Ancaman Rusaknya Terumbu Karang Raja Ampat Semakin Nyata, Pengamat Maritim Sodorkan Lima Solusi
- Istimewa
Jakarta, tvOnenews.com - Wilayah perairan Raja Ampat, Papua dalam ancaman serius rusaknya terumbu karang.
Hal itu disampaikan oleh pengamat maritim Indonesia dari IKAL Strategic Center (ISC), Marcellus Hakeng Jayawibawa.
Hakeng mengungkap Raja Ampat sebagai jantung segitiga terumbu karang dunia yang memegang 75 persen biodiversitas karang global terancam rusak akibat peningkatan lalu lintas kapal tanpa pengawasan yang memadai.
Ancaman dapat terjadi kapan saja seperti peristiwa MV Caledonian Sky (2017) yang menghancurkan 18.882 meter persegi terumbu karang dengan kerugian ekonomi mencapai Rp 271 Miliar.
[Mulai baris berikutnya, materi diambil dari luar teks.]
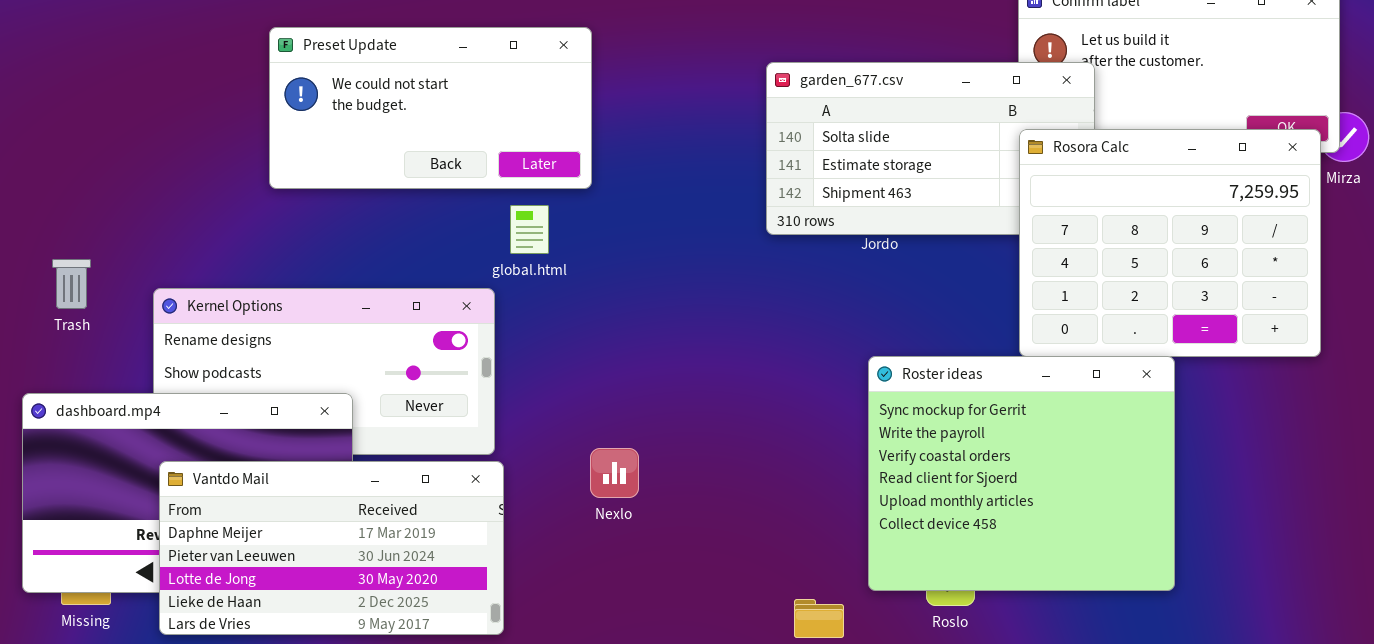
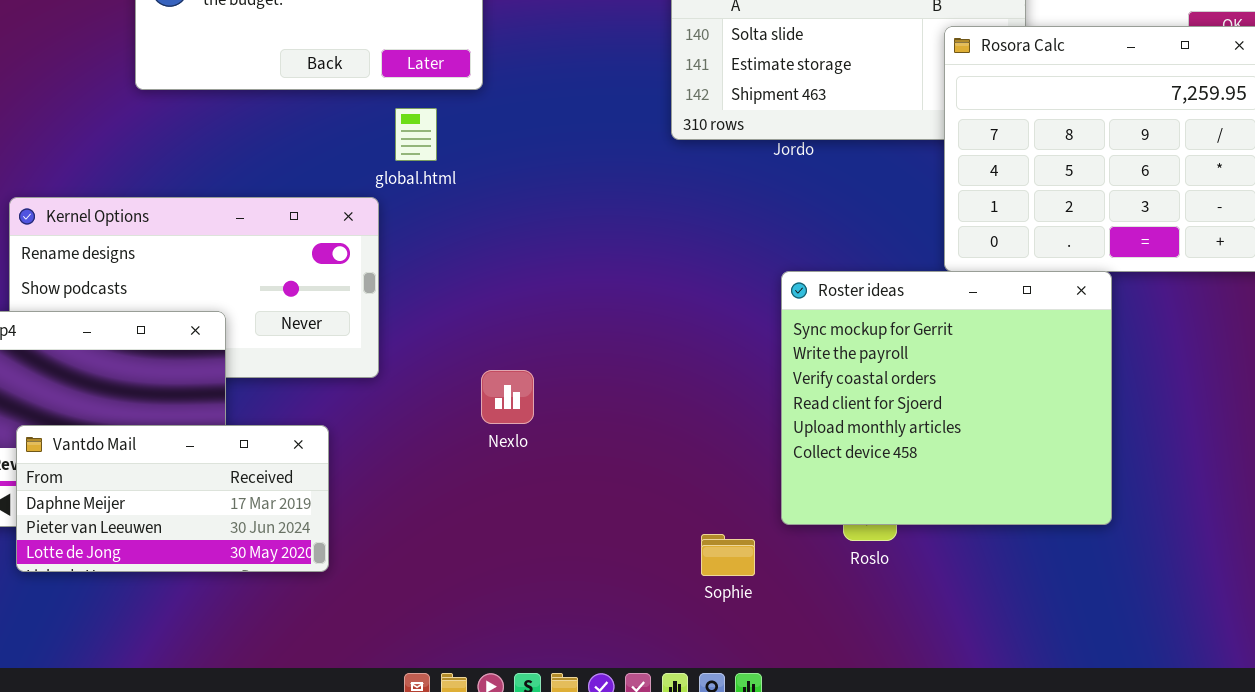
Vantdo Mail: [159,461,504,635] -> [16,425,329,572], resized

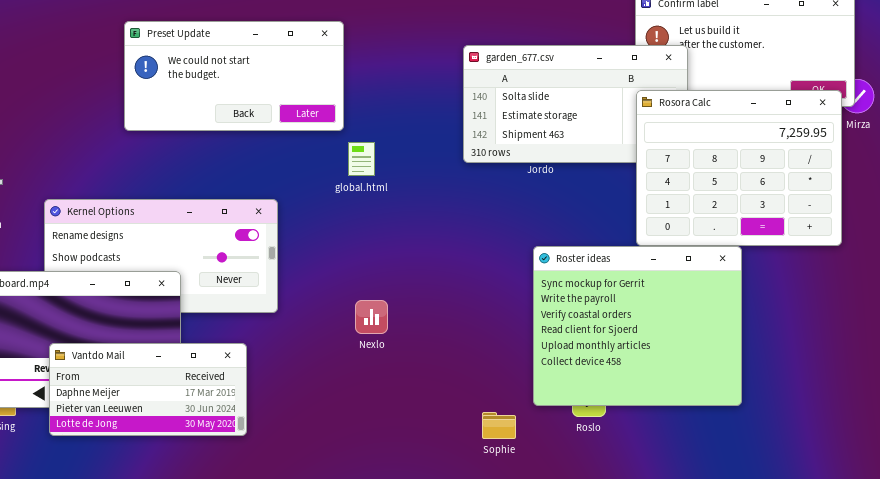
global.html: [395,108,437,161] -> [348,142,375,176], moved
Nexlo: [481,370,534,424] -> [355,300,388,334], moved

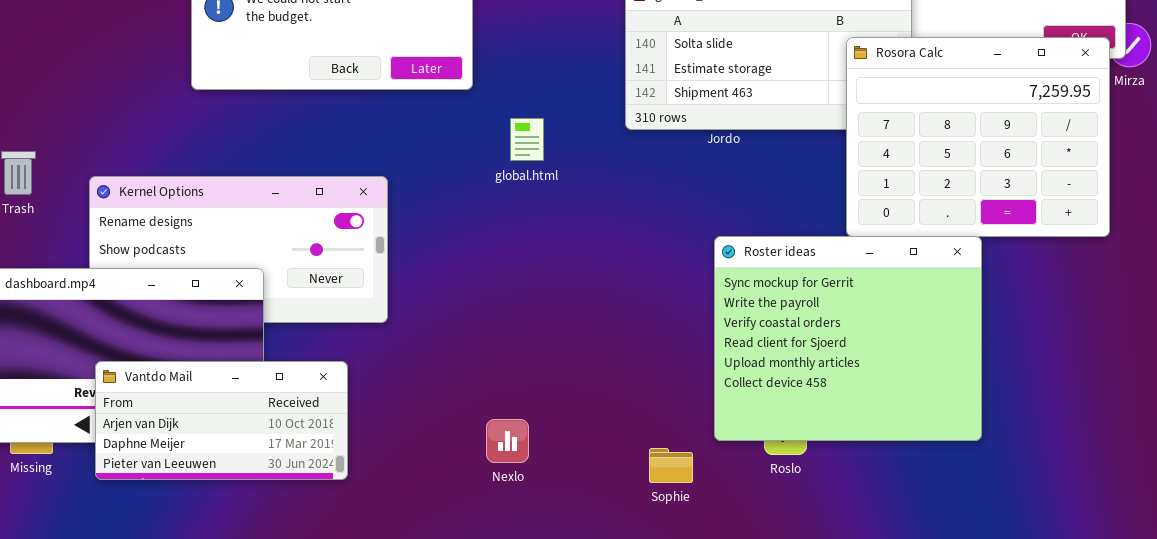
global.html: [348,142,375,176] -> [510,118,544,161], moved
Nexlo: [355,300,388,334] -> [486,419,529,463], moved
Vantdo Mail: [49,343,247,436] -> [95,361,348,480], scrolled up 1 row

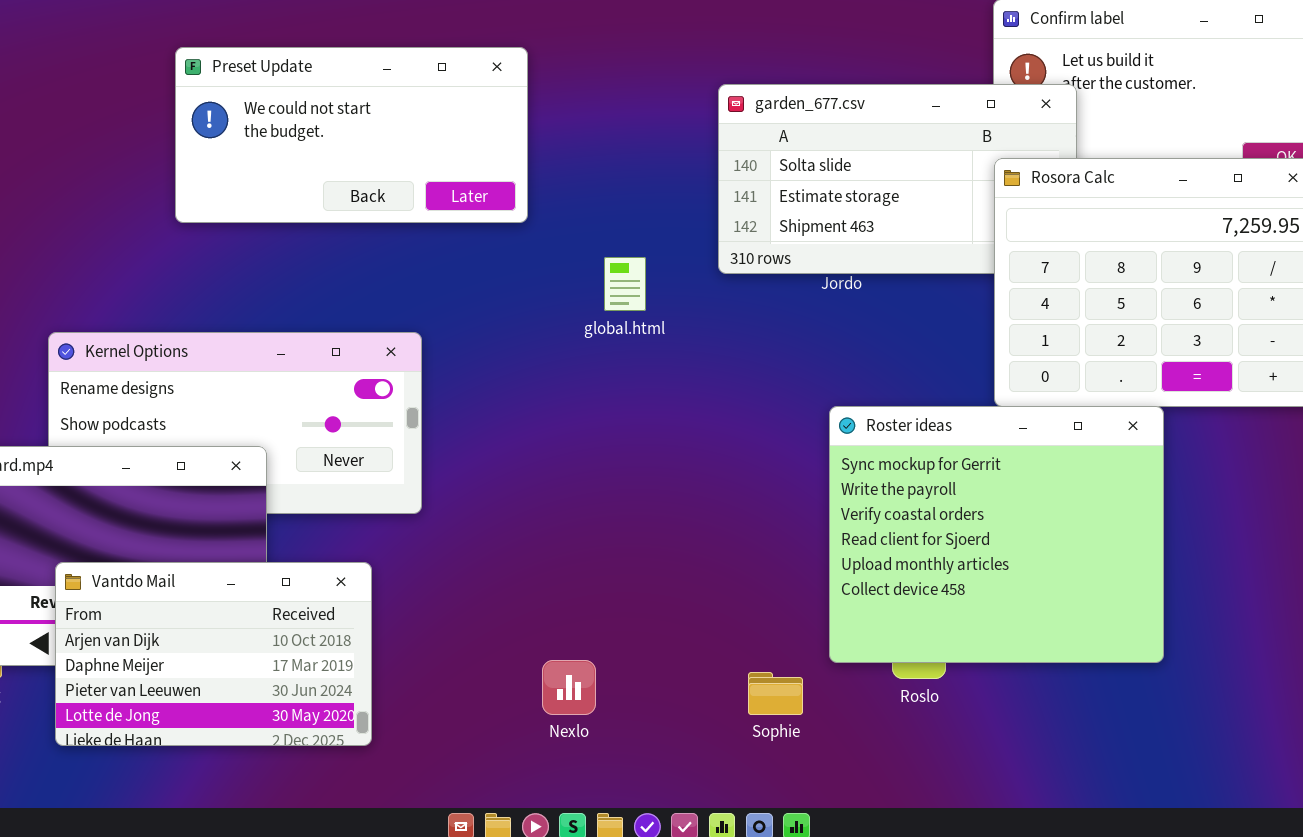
global.html: [510,118,544,161] -> [604,257,646,311], moved
Vantdo Mail: [95,361,348,480] -> [55,562,372,746], resized
Nexlo: [486,419,529,463] -> [542,660,596,715], moved

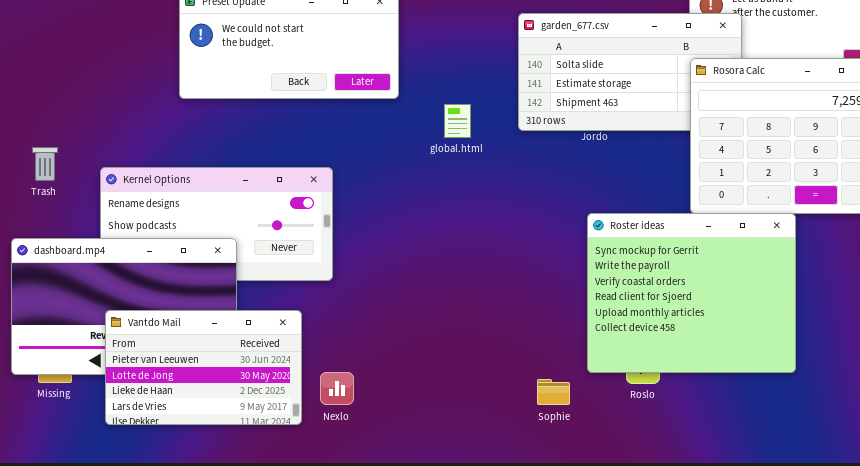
global.html: [604,257,646,311] -> [444,104,471,138], moved
Vantdo Mail: [55,562,372,746] -> [105,310,302,425], scrolled down 2 rows
Nexlo: [542,660,596,715] -> [320,372,354,405], moved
Ia menekankan risiko kecelakaan serupa kian nyata seiring pertumbuhan volume kapal pesiar yang diprediksi naik 15-20 persen pasca pandemi Covid-19.
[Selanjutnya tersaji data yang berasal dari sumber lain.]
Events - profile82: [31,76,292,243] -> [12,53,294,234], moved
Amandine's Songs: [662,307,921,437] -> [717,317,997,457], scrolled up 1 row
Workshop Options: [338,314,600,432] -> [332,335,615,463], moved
"Kedaulatan maritim bukan hanya soal keamanan dari serangan militer, tetapi juga perlindungan terhadap integritas ekosistem yang menjadi warisan dunia. Kita tidak boleh membiarkan Raja Ampat menjadi saksi bisu kegagalan sistem navigasi kita kembali," kata Hakeng kepada awak media, Jakarta, Minggu (1/2/2026).
Hakeng menjelaskan terdapat tida kendala utama yang perlu dilakukan pembenahan dengan segera melalui analisa dirinya.
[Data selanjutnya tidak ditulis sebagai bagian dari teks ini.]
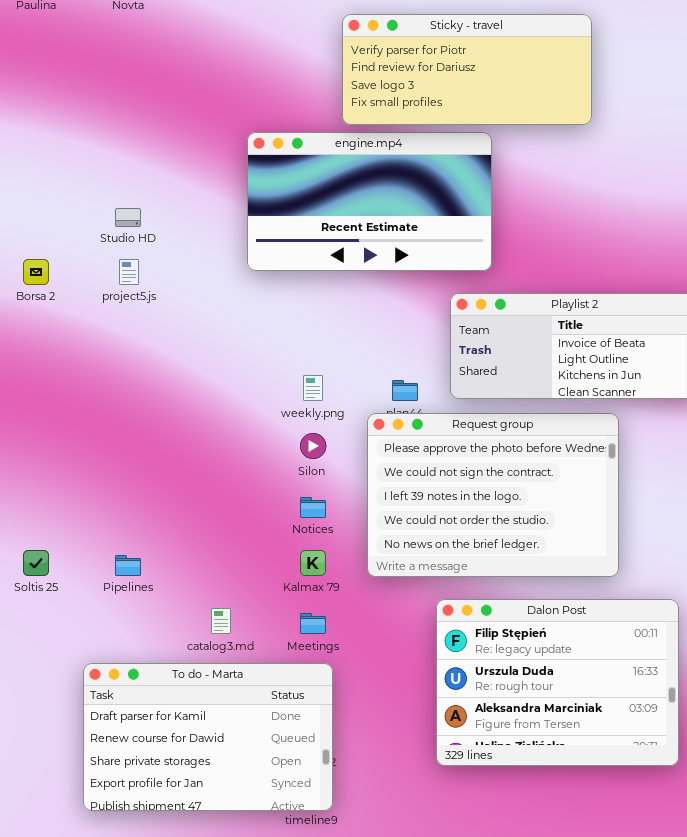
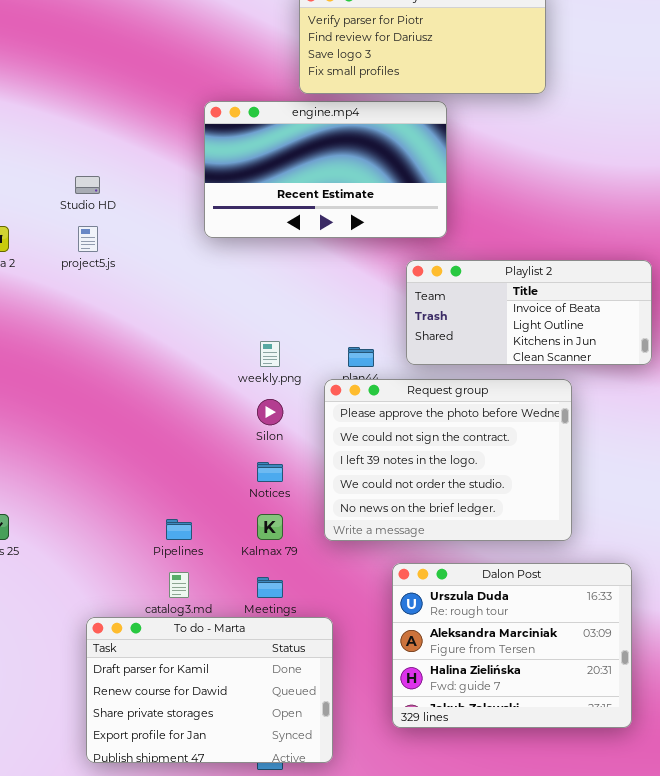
Pipelines: [115,555,141,576] -> [166,519,192,540], moved
Dalon Post: [436,599,679,766] -> [392,563,632,728], scrolled down 1 row
To do - Marta: [83,663,333,811] -> [86,617,333,763], moved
Poin pertama dari ketiga kedala itu berupa ketidakakuratan peta navigasi yakni nakhoda asing sering terjebak pada peta elektronik global (ENC) yang tidak mampu memotret profil terumbu karang dinamis bertentangan dengan UU No. 4 Tahun 2011 tentang Informasi Geospasial.
Poin kedua berupa minimnya Infrastruktur SBNP yakni jalur kritis seperti Selat Dampier dan Selat Sagawin kekurangan Pelampung Suar (Light Buoy) sehingga belum memenuhi standar UU No. 17 Tahun 2008 tentang Pelayaran.
Sedangkan pada poin ketiga berupa ketiadaan status Particularly Sensitive Sea Area (PSSA).
"Raja Ampat belum ditetapkan sebagai PSSA oleh IMO. Tanpa status ini, Indonesia tidak memiliki otoritas mandatori untuk membatasi rute kapal asing (Area to be Avoided)," katanya.
Lantas dalam menangkal kendala yang ada, Hakeng menawarkan lima solusi strategi guna mewujudkan 'Safe and Green Shipping' di Raja Ampat.
Kelima solusi tersebut yakni pemanduan wajib (compulsory pilotage), operasionalisasi VTS, layanan escort dan tugboat, modernisasi SBNP digital, integrasi hukum berupa sinkronisasi SOP dengan standar SOLAS 1974 dan MARPOL.